A 36 year old man with learning disabilities was in a relationship with a woman, which had produced a child. The pregnancy, and subsequent birth, had been very traumatic for both of them, and it was assessed that they lacked the capacity to decide to go through with another pregnancy. The question, therefore, was how to prevent a future pregnancy happening - and sterilisation of either or both of them was being considered.
A complicated case where judgements were needed on X's capacity to marry, make a will, revoke or grant an enduring or lasting power of attorney, manage his affairs and litigate.
DL, a man of around 50, was accused of bullying and controlling behaviour towards his parents who were aged 85 and 90. The local authority stepped in to protect them under Safeguarding arrangements. DL argued that the local authority had no right to do this as his parents had capacity. The Court of Protection, and then the Court of Appeal, ruled that it had the inherent jurisdiction to protect vulnerable people, whether or not they had capacity.
E, a 32 year old woman, had a severe eating disorder, borderline personality disorder and substance dependencies. She was close to death, having not eaten any solid food for over a year. She had previously made an Advance Decision to refuse life sustaining treatment. The Court had to consider whether she had had capacity when she made that AD, whether she had capacity now, and if not, would it be in her best interests to feed her against her will?
Members of a band which was referred to in court as "MY" had a chart hit in the 1980s called "Pass the Dutchie". Many years later they sued their then legal advisors for what they said was poor advice on marketing rights. One of their complaints was that one member of the band, FW, had been suffering from paranoid schizophrenia at the time, and therefore did not understand the contract that he was signing.
An application by HN to have her sister, FL, moved from a care home in Hampshire to one in London so that HN could see her more often.
- "Brain-damaged woman denied right to die in landmark ruling" (headline in the Independent newspaper, 2011)
M was in a "minimally conscious state" after a viral encephalitis.
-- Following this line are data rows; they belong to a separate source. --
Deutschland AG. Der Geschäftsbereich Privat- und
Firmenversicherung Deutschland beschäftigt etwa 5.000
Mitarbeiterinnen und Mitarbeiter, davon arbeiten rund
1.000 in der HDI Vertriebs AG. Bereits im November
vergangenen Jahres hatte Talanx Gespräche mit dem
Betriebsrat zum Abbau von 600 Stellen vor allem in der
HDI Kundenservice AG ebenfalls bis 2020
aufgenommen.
Prior to her illness she had made it clear verbally to family and friends that she would not ever want to be reliant on life support. But she had never put those wishes in writing, so the Court had to decide whether to continue the life support, or to withdraw it.
AB was a 41 year old man with a mild learning disability, and the issue was whether he had the capacity to consent to sex. The Court gave some guidance on how to assess capacity in such a case, but please note that this guidance was revised by the later case of London Borough of Tower Hamlets and TB in 2014 (see above).
Until this ruling virtually all Court of Protection cases were held in secret and not reported. This ruling allowed the media to attend and report on CoP cases, without which we would not have been able to compile the database you are now looking at.
An early Mental Capacity Act case which centred on whether MM had the mental capacity to decide to spend time with a man who often encouraged her to sleep rough and stop taking her medication. The Judge (Mr Justice Munby) posed the now-famous question: "What good is it making someone safer if it merely makes them miserable?"
Just before the Mental Capacity Act became law, but an interesting case where a 25 year old man with autsim and learning disabilties was about to be taken to Pakistan for an arranged marriage. The local authority intervened, and took the case to court on the basis that MAB lacked the capacity to consent to sex, and lacked the capacity to consent to marry.
A landmark ruling that paved the way for the Mental Capacity Act more than a decade later. Harry C was a patient in Broadmoor Hospital who had a gangrenous infection in his leg. However he refused to allow the doctors to amputate it, which they felt was necessary.